[Collected data]
◇ ◇ ◇ ◇ ◇ ◇ ◇

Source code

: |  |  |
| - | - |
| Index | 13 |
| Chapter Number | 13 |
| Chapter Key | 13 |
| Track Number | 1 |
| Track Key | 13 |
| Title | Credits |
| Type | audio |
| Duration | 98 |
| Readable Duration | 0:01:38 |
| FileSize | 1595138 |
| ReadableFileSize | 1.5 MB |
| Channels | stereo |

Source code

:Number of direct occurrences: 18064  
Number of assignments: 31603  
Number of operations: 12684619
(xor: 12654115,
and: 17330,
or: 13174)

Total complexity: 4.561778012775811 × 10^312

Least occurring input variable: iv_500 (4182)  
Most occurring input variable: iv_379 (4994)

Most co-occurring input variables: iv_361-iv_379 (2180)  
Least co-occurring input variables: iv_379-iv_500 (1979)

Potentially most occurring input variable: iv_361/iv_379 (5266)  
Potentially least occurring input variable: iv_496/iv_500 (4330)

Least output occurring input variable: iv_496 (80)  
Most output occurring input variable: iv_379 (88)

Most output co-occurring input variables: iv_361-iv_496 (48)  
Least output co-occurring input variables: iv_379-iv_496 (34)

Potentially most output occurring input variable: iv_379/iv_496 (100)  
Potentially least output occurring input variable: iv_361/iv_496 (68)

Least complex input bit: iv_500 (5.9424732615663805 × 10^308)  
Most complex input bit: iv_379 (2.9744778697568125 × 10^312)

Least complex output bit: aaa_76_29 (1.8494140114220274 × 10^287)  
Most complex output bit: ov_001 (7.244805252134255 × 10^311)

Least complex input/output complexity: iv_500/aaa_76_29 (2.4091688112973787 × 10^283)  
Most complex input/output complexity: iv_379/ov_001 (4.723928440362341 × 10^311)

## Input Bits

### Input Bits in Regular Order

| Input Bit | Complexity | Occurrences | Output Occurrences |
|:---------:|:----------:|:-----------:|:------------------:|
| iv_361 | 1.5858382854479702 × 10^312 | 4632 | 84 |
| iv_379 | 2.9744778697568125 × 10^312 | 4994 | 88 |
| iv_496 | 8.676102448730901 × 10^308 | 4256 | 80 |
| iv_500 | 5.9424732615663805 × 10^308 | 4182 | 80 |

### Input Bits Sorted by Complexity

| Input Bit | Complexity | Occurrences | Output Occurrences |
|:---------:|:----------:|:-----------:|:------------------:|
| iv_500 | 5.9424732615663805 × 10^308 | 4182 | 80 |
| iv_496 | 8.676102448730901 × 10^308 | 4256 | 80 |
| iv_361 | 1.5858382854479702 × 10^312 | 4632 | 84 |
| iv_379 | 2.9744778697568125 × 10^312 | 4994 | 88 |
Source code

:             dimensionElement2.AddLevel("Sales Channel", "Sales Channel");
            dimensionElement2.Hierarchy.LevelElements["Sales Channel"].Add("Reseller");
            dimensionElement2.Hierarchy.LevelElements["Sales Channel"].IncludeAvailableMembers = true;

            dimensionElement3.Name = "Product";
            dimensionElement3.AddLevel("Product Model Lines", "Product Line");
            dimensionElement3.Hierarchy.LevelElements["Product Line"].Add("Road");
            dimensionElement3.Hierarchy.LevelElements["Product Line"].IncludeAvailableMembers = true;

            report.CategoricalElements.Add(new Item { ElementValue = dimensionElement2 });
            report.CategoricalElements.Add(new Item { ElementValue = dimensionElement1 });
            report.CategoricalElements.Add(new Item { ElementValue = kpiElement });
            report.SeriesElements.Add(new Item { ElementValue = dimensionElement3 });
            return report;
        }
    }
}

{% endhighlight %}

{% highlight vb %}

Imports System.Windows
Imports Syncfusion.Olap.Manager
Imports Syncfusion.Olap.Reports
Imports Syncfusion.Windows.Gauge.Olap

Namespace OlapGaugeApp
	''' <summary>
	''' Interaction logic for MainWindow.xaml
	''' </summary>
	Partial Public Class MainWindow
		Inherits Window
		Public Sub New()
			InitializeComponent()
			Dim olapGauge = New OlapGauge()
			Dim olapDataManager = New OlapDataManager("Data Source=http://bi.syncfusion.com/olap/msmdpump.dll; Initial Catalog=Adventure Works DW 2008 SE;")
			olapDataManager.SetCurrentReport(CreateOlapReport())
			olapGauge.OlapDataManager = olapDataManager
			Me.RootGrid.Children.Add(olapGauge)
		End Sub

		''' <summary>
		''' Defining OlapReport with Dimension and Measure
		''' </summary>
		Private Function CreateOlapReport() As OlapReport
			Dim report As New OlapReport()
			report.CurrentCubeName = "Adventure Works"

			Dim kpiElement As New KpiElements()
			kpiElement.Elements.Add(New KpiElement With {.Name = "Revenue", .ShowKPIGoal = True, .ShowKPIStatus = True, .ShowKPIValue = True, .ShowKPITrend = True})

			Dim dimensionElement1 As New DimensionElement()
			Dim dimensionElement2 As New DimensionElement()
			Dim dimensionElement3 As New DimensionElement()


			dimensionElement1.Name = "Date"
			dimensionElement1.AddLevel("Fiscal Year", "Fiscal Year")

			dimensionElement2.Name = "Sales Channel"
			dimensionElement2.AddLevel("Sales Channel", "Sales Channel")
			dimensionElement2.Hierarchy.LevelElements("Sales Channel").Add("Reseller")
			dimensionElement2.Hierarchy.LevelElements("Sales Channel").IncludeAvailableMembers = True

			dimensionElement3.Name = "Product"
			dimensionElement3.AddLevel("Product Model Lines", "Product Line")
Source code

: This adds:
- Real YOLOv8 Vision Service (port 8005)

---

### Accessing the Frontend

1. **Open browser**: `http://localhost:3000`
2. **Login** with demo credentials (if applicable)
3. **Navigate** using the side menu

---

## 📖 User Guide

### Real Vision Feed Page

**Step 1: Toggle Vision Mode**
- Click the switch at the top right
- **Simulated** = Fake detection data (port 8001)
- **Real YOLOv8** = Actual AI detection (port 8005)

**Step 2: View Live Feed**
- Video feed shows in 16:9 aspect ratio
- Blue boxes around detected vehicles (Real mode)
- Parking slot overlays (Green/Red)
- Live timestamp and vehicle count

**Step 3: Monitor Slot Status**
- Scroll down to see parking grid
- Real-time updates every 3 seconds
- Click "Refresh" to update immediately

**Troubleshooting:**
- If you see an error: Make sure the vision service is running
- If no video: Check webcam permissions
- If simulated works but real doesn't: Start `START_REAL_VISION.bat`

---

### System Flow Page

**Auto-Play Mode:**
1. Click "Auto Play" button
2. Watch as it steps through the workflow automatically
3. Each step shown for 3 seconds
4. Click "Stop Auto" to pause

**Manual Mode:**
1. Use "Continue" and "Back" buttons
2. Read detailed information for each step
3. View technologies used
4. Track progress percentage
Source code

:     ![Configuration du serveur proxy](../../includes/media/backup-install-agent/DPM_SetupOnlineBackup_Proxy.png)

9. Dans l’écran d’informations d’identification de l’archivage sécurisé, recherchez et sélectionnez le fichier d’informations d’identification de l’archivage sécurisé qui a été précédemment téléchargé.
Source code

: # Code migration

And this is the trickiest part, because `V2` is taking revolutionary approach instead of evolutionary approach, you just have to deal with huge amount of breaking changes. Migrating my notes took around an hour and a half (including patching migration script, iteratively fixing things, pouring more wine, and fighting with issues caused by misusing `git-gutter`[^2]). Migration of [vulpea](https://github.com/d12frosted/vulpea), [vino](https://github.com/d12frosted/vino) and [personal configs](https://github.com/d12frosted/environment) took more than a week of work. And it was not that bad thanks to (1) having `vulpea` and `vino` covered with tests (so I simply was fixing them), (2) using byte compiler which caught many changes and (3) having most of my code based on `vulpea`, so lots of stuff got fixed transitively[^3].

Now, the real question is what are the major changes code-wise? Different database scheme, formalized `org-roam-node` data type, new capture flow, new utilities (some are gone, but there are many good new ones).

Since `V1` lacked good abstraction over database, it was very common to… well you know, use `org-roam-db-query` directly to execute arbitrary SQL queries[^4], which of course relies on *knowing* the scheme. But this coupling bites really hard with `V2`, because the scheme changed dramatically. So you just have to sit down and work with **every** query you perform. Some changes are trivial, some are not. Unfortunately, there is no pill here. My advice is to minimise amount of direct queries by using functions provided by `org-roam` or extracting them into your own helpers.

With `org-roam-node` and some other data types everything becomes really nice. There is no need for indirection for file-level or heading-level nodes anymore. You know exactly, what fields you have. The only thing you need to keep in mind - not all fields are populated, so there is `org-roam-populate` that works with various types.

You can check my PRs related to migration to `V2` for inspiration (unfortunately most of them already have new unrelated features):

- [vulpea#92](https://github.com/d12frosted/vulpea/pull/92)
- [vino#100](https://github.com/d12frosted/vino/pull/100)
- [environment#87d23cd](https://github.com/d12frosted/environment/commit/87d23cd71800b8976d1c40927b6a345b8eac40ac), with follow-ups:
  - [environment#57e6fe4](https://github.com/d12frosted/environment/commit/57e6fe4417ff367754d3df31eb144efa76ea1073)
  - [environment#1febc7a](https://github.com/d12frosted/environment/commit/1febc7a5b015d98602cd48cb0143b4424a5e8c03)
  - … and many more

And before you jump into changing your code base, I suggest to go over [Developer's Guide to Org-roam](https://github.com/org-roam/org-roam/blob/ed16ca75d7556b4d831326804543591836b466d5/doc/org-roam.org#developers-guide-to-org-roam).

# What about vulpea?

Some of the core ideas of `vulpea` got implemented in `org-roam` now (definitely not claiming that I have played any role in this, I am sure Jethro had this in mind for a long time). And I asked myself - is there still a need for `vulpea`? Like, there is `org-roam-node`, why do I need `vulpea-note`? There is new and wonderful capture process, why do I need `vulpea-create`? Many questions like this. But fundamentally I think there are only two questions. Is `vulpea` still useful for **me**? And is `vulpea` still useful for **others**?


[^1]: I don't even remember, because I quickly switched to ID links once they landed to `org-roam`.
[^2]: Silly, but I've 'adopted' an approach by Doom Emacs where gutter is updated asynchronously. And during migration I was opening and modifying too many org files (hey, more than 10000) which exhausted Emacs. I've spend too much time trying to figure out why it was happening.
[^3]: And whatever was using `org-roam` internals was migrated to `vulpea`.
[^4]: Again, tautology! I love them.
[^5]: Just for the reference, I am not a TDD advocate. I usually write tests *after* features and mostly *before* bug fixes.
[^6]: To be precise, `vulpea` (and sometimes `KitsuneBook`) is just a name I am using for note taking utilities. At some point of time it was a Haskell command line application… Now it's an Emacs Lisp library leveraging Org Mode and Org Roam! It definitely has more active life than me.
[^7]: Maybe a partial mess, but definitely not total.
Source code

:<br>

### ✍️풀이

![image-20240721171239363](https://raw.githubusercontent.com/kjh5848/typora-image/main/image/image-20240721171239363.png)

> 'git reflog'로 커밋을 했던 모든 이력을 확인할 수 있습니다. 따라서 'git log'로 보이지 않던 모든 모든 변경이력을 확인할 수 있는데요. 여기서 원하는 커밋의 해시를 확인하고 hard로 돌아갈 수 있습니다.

◇ ◇ ◇ ◇ ◇ ◇ ◇

YOUR ASSIGNMENT -> Could you retype exactly the lines above, starting at the line that contains "Now, the real" and ending at the line that contains "# What about vulpea?", and nothing more?

RESULT OF THE EXERCISE ->
Now, the real question is what are the major changes code-wise? Different database scheme, formalized `org-roam-node` data type, new capture flow, new utilities (some are gone, but there are many good new ones).

Since `V1` lacked good abstraction over database, it was very common to… well you know, use `org-roam-db-query` directly to execute arbitrary SQL queries[^4], which of course relies on *knowing* the scheme. But this coupling bites really hard with `V2`, because the scheme changed dramatically. So you just have to sit down and work with **every** query you perform. Some changes are trivial, some are not. Unfortunately, there is no pill here. My advice is to minimise amount of direct queries by using functions provided by `org-roam` or extracting them into your own helpers.

With `org-roam-node` and some other data types everything becomes really nice. There is no need for indirection for file-level or heading-level nodes anymore. You know exactly, what fields you have. The only thing you need to keep in mind - not all fields are populated, so there is `org-roam-populate` that works with various types.

You can check my PRs related to migration to `V2` for inspiration (unfortunately most of them already have new unrelated features):

- [vulpea#92](https://github.com/d12frosted/vulpea/pull/92)
- [vino#100](https://github.com/d12frosted/vino/pull/100)
- [environment#87d23cd](https://github.com/d12frosted/environment/commit/87d23cd71800b8976d1c40927b6a345b8eac40ac), with follow-ups:
  - [environment#57e6fe4](https://github.com/d12frosted/environment/commit/57e6fe4417ff367754d3df31eb144efa76ea1073)
  - [environment#1febc7a](https://github.com/d12frosted/environment/commit/1febc7a5b015d98602cd48cb0143b4424a5e8c03)
  - … and many more

And before you jump into changing your code base, I suggest to go over [Developer's Guide to Org-roam](https://github.com/org-roam/org-roam/blob/ed16ca75d7556b4d831326804543591836b466d5/doc/org-roam.org#developers-guide-to-org-roam).

# What about vulpea?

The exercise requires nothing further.